(Source records)
________________________

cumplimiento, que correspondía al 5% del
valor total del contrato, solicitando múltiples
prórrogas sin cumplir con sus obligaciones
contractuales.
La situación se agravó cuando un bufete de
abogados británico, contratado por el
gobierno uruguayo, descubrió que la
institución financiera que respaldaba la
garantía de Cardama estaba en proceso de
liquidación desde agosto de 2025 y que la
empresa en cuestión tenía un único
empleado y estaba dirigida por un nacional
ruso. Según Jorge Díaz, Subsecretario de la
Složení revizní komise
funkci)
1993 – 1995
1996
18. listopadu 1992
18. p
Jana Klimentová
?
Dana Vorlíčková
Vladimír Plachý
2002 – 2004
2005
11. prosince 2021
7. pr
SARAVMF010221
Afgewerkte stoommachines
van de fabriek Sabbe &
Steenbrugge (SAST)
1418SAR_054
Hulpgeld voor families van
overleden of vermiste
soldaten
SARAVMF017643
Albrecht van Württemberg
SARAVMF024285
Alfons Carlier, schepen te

________________________

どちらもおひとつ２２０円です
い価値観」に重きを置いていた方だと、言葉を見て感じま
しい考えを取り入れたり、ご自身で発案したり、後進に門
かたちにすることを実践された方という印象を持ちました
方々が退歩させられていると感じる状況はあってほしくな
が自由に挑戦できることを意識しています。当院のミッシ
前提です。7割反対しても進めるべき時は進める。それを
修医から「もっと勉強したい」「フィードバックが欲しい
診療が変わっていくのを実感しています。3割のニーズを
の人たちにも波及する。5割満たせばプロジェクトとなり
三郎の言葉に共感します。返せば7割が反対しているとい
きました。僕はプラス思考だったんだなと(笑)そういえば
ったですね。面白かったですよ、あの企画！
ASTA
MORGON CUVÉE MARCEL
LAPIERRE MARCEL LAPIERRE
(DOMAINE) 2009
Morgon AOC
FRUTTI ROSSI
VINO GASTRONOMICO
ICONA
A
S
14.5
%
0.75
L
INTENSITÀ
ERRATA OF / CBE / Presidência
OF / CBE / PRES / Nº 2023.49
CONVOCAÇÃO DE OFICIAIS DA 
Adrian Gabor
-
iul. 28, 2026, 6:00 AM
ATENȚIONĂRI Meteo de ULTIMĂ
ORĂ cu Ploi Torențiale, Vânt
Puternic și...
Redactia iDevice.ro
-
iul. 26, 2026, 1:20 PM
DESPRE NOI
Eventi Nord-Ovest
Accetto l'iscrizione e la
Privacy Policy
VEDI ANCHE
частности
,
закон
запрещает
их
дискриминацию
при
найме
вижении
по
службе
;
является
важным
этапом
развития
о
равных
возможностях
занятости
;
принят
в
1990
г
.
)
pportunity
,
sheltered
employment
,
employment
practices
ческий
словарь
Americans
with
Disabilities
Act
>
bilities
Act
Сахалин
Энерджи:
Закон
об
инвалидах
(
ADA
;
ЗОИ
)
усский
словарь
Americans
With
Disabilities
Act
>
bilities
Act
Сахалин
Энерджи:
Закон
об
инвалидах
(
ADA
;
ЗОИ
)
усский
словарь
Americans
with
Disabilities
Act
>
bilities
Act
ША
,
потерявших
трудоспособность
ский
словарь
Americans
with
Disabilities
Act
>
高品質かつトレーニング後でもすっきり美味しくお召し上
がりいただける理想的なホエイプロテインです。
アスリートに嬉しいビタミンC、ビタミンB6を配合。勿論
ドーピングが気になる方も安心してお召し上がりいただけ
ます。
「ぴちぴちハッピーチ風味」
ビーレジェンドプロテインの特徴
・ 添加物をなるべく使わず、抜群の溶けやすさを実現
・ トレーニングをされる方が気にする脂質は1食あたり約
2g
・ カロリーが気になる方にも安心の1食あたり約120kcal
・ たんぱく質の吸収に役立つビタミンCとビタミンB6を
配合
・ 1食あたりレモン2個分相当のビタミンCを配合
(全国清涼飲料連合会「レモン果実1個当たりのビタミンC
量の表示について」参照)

________________________

Write out, from the lines above, only those from the line with "cumplimiento, que correspondía al 5% del" to the line with "11. prosince 2021", exactly as given, including the first and the last.

cumplimiento, que correspondía al 5% del
valor total del contrato, solicitando múltiples
prórrogas sin cumplir con sus obligaciones
contractuales.
La situación se agravó cuando un bufete de
abogados británico, contratado por el
gobierno uruguayo, descubrió que la
institución financiera que respaldaba la
garantía de Cardama estaba en proceso de
liquidación desde agosto de 2025 y que la
empresa en cuestión tenía un único
empleado y estaba dirigida por un nacional
ruso. Según Jorge Díaz, Subsecretario de la
Složení revizní komise
funkci)
1993 – 1995
1996
18. listopadu 1992
18. p
Jana Klimentová
?
Dana Vorlíčková
Vladimír Plachý
2002 – 2004
2005
11. prosince 2021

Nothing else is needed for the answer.